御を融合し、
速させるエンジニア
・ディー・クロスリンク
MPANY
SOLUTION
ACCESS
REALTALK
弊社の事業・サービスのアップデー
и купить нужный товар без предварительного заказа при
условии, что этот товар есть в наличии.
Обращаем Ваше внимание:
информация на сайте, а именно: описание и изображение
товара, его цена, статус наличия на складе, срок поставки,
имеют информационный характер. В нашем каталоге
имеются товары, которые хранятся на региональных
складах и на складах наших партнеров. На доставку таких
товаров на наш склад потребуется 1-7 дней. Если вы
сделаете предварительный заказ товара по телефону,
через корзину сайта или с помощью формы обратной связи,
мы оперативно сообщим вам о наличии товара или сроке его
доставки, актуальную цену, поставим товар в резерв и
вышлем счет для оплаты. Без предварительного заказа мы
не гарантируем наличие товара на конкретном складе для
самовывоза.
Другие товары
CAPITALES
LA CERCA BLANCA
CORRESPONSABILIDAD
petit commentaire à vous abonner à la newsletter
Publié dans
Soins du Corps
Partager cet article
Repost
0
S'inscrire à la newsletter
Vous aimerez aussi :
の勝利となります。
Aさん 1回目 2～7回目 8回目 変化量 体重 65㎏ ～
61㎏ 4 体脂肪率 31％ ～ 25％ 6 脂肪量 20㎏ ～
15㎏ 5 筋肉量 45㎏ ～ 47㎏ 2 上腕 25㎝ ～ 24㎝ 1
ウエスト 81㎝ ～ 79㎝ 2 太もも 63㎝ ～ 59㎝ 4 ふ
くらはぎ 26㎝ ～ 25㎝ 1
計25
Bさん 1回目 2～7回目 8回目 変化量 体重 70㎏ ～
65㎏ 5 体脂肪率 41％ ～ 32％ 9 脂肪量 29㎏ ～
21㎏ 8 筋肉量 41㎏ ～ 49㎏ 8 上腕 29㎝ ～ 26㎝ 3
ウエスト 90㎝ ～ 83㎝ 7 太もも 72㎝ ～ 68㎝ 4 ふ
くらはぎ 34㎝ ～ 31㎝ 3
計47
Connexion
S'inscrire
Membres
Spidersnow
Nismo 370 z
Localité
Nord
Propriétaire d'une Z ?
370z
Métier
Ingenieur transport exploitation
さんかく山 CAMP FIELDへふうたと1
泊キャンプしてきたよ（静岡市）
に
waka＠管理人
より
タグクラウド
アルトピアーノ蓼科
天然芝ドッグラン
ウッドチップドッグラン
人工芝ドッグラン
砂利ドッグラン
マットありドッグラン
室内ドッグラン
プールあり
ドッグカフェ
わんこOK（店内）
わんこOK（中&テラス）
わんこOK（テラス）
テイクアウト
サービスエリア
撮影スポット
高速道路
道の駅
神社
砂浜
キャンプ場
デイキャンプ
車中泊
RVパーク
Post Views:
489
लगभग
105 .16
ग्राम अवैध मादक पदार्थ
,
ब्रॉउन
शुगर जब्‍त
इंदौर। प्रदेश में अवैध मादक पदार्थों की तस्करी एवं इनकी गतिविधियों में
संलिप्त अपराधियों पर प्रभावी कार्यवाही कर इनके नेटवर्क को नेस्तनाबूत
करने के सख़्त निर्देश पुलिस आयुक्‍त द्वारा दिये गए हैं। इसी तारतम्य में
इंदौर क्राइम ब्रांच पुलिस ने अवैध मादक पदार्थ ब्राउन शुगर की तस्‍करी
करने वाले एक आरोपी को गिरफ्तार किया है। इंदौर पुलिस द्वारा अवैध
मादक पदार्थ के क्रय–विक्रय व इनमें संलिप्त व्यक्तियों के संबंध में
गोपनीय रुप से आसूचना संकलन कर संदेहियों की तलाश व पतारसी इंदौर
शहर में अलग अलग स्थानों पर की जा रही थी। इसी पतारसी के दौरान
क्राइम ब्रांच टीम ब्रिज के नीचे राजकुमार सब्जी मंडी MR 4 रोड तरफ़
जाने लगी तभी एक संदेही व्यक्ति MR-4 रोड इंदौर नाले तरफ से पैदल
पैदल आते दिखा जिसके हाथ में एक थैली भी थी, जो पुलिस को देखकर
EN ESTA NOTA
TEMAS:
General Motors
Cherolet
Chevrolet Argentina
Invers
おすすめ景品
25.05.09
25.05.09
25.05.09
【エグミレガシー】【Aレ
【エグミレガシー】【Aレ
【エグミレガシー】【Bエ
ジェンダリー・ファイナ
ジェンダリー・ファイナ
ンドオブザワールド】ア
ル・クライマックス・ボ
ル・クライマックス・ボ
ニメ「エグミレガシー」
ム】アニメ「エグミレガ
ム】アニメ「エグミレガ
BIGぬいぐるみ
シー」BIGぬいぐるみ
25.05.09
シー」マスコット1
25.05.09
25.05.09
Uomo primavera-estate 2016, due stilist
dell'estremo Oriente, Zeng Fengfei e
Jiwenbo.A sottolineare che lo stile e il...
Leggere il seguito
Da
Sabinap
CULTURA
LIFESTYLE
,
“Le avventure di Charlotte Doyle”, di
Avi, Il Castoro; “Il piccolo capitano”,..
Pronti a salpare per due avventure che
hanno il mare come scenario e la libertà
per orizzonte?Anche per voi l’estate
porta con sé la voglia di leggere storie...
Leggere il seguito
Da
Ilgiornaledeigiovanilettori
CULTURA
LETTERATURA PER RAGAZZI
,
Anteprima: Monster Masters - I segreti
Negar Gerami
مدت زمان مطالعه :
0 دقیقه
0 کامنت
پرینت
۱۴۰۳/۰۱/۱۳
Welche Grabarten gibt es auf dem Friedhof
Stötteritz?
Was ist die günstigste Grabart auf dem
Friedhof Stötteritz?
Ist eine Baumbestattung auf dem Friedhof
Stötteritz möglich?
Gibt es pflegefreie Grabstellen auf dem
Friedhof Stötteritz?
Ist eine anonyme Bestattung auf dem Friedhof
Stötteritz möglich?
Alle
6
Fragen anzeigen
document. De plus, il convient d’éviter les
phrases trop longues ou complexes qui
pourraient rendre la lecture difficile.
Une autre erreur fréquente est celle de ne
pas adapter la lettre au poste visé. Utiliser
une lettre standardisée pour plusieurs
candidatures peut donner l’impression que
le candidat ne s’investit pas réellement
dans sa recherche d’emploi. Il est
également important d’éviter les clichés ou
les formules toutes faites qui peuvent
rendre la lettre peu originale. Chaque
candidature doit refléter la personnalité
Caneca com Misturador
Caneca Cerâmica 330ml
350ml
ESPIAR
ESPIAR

════════

## What is being asked
Each line above should be reproduced exactly, with nothing omitted.

## Answer space
御を融合し、
速させるエンジニア
・ディー・クロスリンク
MPANY
SOLUTION
ACCESS
REALTALK
弊社の事業・サービスのアップデー
и купить нужный товар без предварительного заказа при
условии, что этот товар есть в наличии.
Обращаем Ваше внимание:
информация на сайте, а именно: описание и изображение
товара, его цена, статус наличия на складе, срок поставки,
имеют информационный характер. В нашем каталоге
имеются товары, которые хранятся на региональных
складах и на складах наших партнеров. На доставку таких
товаров на наш склад потребуется 1-7 дней. Если вы
сделаете предварительный заказ товара по телефону,
через корзину сайта или с помощью формы обратной связи,
мы оперативно сообщим вам о наличии товара или сроке его
доставки, актуальную цену, поставим товар в резерв и
вышлем счет для оплаты. Без предварительного заказа мы
не гарантируем наличие товара на конкретном складе для
самовывоза.
Другие товары
CAPITALES
LA CERCA BLANCA
CORRESPONSABILIDAD
petit commentaire à vous abonner à la newsletter
Publié dans
Soins du Corps
Partager cet article
Repost
0
S'inscrire à la newsletter
Vous aimerez aussi :
の勝利となります。
Aさん 1回目 2～7回目 8回目 変化量 体重 65㎏ ～
61㎏ 4 体脂肪率 31％ ～ 25％ 6 脂肪量 20㎏ ～
15㎏ 5 筋肉量 45㎏ ～ 47㎏ 2 上腕 25㎝ ～ 24㎝ 1
ウエスト 81㎝ ～ 79㎝ 2 太もも 63㎝ ～ 59㎝ 4 ふ
くらはぎ 26㎝ ～ 25㎝ 1
計25
Bさん 1回目 2～7回目 8回目 変化量 体重 70㎏ ～
65㎏ 5 体脂肪率 41％ ～ 32％ 9 脂肪量 29㎏ ～
21㎏ 8 筋肉量 41㎏ ～ 49㎏ 8 上腕 29㎝ ～ 26㎝ 3
ウエスト 90㎝ ～ 83㎝ 7 太もも 72㎝ ～ 68㎝ 4 ふ
くらはぎ 34㎝ ～ 31㎝ 3
計47
Connexion
S'inscrire
Membres
Spidersnow
Nismo 370 z
Localité
Nord
Propriétaire d'une Z ?
370z
Métier
Ingenieur transport exploitation
さんかく山 CAMP FIELDへふうたと1
泊キャンプしてきたよ（静岡市）
に
waka＠管理人
より
タグクラウド
アルトピアーノ蓼科
天然芝ドッグラン
ウッドチップドッグラン
人工芝ドッグラン
砂利ドッグラン
マットありドッグラン
室内ドッグラン
プールあり
ドッグカフェ
わんこOK（店内）
わんこOK（中&テラス）
わんこOK（テラス）
テイクアウト
サービスエリア
撮影スポット
高速道路
道の駅
神社
砂浜
キャンプ場
デイキャンプ
車中泊
RVパーク
Post Views:
489
लगभग
105 .16
ग्राम अवैध मादक पदार्थ
,
ब्रॉउन
शुगर जब्‍त
इंदौर। प्रदेश में अवैध मादक पदार्थों की तस्करी एवं इनकी गतिविधियों में
संलिप्त अपराधियों पर प्रभावी कार्यवाही कर इनके नेटवर्क को नेस्तनाबूत
करने के सख़्त निर्देश पुलिस आयुक्‍त द्वारा दिये गए हैं। इसी तारतम्य में
इंदौर क्राइम ब्रांच पुलिस ने अवैध मादक पदार्थ ब्राउन शुगर की तस्‍करी
करने वाले एक आरोपी को गिरफ्तार किया है। इंदौर पुलिस द्वारा अवैध
मादक पदार्थ के क्रय–विक्रय व इनमें संलिप्त व्यक्तियों के संबंध में
गोपनीय रुप से आसूचना संकलन कर संदेहियों की तलाश व पतारसी इंदौर
शहर में अलग अलग स्थानों पर की जा रही थी। इसी पतारसी के दौरान
क्राइम ब्रांच टीम ब्रिज के नीचे राजकुमार सब्जी मंडी MR 4 रोड तरफ़
जाने लगी तभी एक संदेही व्यक्ति MR-4 रोड इंदौर नाले तरफ से पैदल
पैदल आते दिखा जिसके हाथ में एक थैली भी थी, जो पुलिस को देखकर
EN ESTA NOTA
TEMAS:
General Motors
Cherolet
Chevrolet Argentina
Invers
おすすめ景品
25.05.09
25.05.09
25.05.09
【エグミレガシー】【Aレ
【エグミレガシー】【Aレ
【エグミレガシー】【Bエ
ジェンダリー・ファイナ
ジェンダリー・ファイナ
ンドオブザワールド】ア
ル・クライマックス・ボ
ル・クライマックス・ボ
ニメ「エグミレガシー」
ム】アニメ「エグミレガ
ム】アニメ「エグミレガ
BIGぬいぐるみ
シー」BIGぬいぐるみ
25.05.09
シー」マスコット1
25.05.09
25.05.09
Uomo primavera-estate 2016, due stilist
dell'estremo Oriente, Zeng Fengfei e
Jiwenbo.A sottolineare che lo stile e il...
Leggere il seguito
Da
Sabinap
CULTURA
LIFESTYLE
,
“Le avventure di Charlotte Doyle”, di
Avi, Il Castoro; “Il piccolo capitano”,..
Pronti a salpare per due avventure che
hanno il mare come scenario e la libertà
per orizzonte?Anche per voi l’estate
porta con sé la voglia di leggere storie...
Leggere il seguito
Da
Ilgiornaledeigiovanilettori
CULTURA
LETTERATURA PER RAGAZZI
,
Anteprima: Monster Masters - I segreti
Negar Gerami
مدت زمان مطالعه :
0 دقیقه
0 کامنت
پرینت
۱۴۰۳/۰۱/۱۳
Welche Grabarten gibt es auf dem Friedhof
Stötteritz?
Was ist die günstigste Grabart auf dem
Friedhof Stötteritz?
Ist eine Baumbestattung auf dem Friedhof
Stötteritz möglich?
Gibt es pflegefreie Grabstellen auf dem
Friedhof Stötteritz?
Ist eine anonyme Bestattung auf dem Friedhof
Stötteritz möglich?
Alle
6
Fragen anzeigen
document. De plus, il convient d’éviter les
phrases trop longues ou complexes qui
pourraient rendre la lecture difficile.
Une autre erreur fréquente est celle de ne
pas adapter la lettre au poste visé. Utiliser
une lettre standardisée pour plusieurs
candidatures peut donner l’impression que
le candidat ne s’investit pas réellement
dans sa recherche d’emploi. Il est
également important d’éviter les clichés ou
les formules toutes faites qui peuvent
rendre la lettre peu originale. Chaque
candidature doit refléter la personnalité
Caneca com Misturador
Caneca Cerâmica 330ml
350ml
ESPIAR
ESPIAR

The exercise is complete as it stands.